Additionally, Galan is planning future high-resolution magnetic surveys to identify the target boundaries and scale and will investigate if the program could incorporate other geophysical methods. Combined with the historical data, these initial surveys will assist future targeted soil and geophysical surveys along the DBSZ with identification of potential blind pegmatite bodies.
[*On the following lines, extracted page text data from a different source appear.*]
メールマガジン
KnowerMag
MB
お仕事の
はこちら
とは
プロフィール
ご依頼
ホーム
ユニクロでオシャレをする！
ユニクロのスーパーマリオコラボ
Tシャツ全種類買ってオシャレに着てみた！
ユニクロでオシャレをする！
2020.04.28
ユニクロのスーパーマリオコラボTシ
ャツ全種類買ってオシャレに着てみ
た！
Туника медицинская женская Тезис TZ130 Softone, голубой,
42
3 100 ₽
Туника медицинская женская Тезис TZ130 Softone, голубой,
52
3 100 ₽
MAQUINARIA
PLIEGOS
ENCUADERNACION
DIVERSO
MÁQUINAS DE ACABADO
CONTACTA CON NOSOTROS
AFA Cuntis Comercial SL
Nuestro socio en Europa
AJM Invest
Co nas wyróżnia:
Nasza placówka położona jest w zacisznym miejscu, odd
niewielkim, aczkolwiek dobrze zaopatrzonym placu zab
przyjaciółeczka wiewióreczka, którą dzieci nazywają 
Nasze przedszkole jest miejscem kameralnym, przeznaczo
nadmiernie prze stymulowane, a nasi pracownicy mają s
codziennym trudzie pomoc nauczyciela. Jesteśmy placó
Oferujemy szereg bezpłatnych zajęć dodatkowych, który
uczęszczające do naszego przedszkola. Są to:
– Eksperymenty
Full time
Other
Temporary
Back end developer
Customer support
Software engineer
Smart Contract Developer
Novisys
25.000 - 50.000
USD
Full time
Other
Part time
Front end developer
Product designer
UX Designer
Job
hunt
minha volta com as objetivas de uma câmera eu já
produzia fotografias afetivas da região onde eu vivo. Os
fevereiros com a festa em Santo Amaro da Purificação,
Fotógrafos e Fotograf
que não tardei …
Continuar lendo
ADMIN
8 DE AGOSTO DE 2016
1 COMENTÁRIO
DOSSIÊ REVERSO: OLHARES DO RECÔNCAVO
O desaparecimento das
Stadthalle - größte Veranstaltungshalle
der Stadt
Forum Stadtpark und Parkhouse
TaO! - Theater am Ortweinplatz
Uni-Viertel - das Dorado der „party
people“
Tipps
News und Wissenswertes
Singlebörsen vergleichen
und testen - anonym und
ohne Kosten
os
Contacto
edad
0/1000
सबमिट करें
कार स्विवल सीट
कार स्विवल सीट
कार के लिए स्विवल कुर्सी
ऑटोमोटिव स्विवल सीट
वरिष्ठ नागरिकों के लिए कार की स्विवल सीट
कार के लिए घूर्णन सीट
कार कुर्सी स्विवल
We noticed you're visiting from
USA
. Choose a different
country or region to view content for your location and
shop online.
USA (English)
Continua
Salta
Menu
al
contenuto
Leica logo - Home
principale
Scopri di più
Commenting on the exploration progress at Greenbushes, Galan Managing Director, Juan Pablo Vargas de la Vega said: “These geophysical results are exciting as we continue to progress and move forward with exploration on our key tenement holdings in the area. Whilst the identified potential targets on our Greenbushes South JV ground certainly gives us something to smile about, there is more to do to firm up the big geological picture of the system before we can commence drilling. The new data keeps indicating that our tenements are highly prospective for lithium given their proximity to the Greenbushes mine. We look forward to updating the market once more data has been gathered from our new geophysics and soil sampling results.”
Back in January 2021, Galan entered a sale and joint venture with Lithium Australia for an 80 per cent interest in the Greenbushes South Lithium project which is located 200km south of Perth, WA. The project spans a massive 353 square kilometres and is only 3km south of the current Greenbushes open pit mining operations that is generally considered to be the biggest and best hard rock lithium mine in the world today.
It is thought to account for some 40 per cent of the world’s current lithium supply. Interestingly, the site where tin and tantalite mining started in the 1890s is one of Australia’s longest continuously operated mines. The Greenbushes pegmatites belong to the lithium-caesium-tantalum family and consist of a large main zone over 3kms long and up to 300m wide with numerous smaller pegmatite dykes and pods flanking the main body. The Greenbushes pegmatites are mineralogically zoned in a lenticular interfingering style along strike and down dip. The lithium zone is over a massive 2km long and enriched with the lithium-bearing mineral spodumene, which often makes up 50 per cent of the rock, making it unique from many other rare-metal pegmatites.
ASX-listed mid-tier miner IGO stumped up a serious $1.4 billion earlier this year for a 49 per cent stake in Greenbushes JV partner Tianqi Lithium Energy Australia – giving it 25 per cent of Greenbushes and 49 per cent of Tianqi’s Kwinana lithium processing plant south of Perth.
Galan’s earlier review of historical data sets indicated a “well-defined footprint of anomalous concentrations of pathfinder elements surrounding the Greenbushes mine and along its host structure”, the DBSZ. Additionally, previous soil samples and rock chip samples taken perpendicular to the strike of the DBSZ returned arsenic concentrations up to 574 parts per million, antimony up to 16ppm antimony and tin up to 12ppm. Other samples taken from previously mapped pegmatite outcrops were said to have concentrations of up to 27ppm tin.
The Greenbushes South lithium pegmatite project provides Galan with a desirable counterweight to its significant emerging Hombre Muerto West lithium brine project on the other side of the world in South America’s revered “Lithium Triangle”.
As with the Lithium Triangle, Galan could not hope to be in a better lithium neighbourhood in WA than Greenbushes.